Many studies have reported that both acute and regular exercise induce increases in circulating cytokines level. Endurance exercise induced acute inflammatory response in athletes [29] that may lead to chronic inflammation status in case of further extensive training session [30]. In addition, single prolonged exercise can induce acute elevations in pro-inflammatory cytokines such as IL-6, IL-8 in endurance athletes [31]. IL-6 level significantly increased after high-intensity knee extension exercise [32], and IL-8 level was reported to increase after exhaustive exercise consisting of concentric and eccentric exercises [33]. On the other hand, no changes in blood cytokine levels were detected after 1-hour of rowing [34] or after 2-hours of cycling [35]. As mentioned above, the training effects are not clear and are affected by various factors, such as exercise intensity, exercise duration, and muscle mass used during exercise [36]. In this study, acute exercise increased levels of pro-inflammatory cytokines, but 7 days of BC + GLU treatment inhibited the increase of circulating IL-6 level. Moreover, treatment of BCAA also showed a rapid increase of IL-6 immediately after exercise, but the level was reduced similarly to the rest state.
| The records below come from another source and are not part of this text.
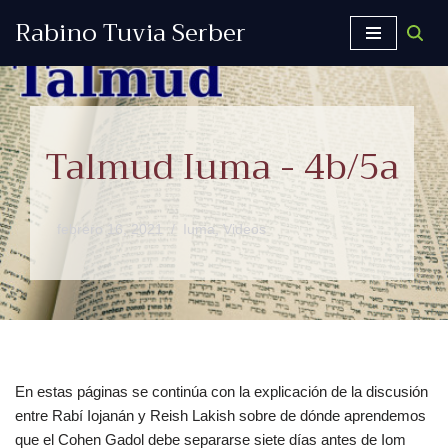
Rabino Tuvia Serber
Saltar
al
contenido
Talmud Iuma - 4b/5a
febrero 16, 2021
Iuma
,
Videos
En estas páginas se continúa con la explicación de la discusión
entre Rabí Iojanán y Reish Lakish sobre de dónde aprendemos
que el Cohen Gadol debe separarse siete días antes de Iom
The circulating IL-8 level also increased after acute exercise, but 7 days of BCAA and BC + GLU treatments inhibited the increase of circulating IL-8 level. These results suggested that BCAA and BC + GLU treatments have the positive effect on regulation of pro-inflammatory cytokines after acute exercise.
Conclusions
This study suggested that the administrations of BCAA and/or glutamine have enough to induce increase of VEGF concentration and inhibited the increase of pro-inflammatory cytokines after acute exercise in adolescence athletes.
Acknowledgements
This study was supported by research funds from Dong-A University (Research year achievement).
Notes
The authors declare no conflict of interest.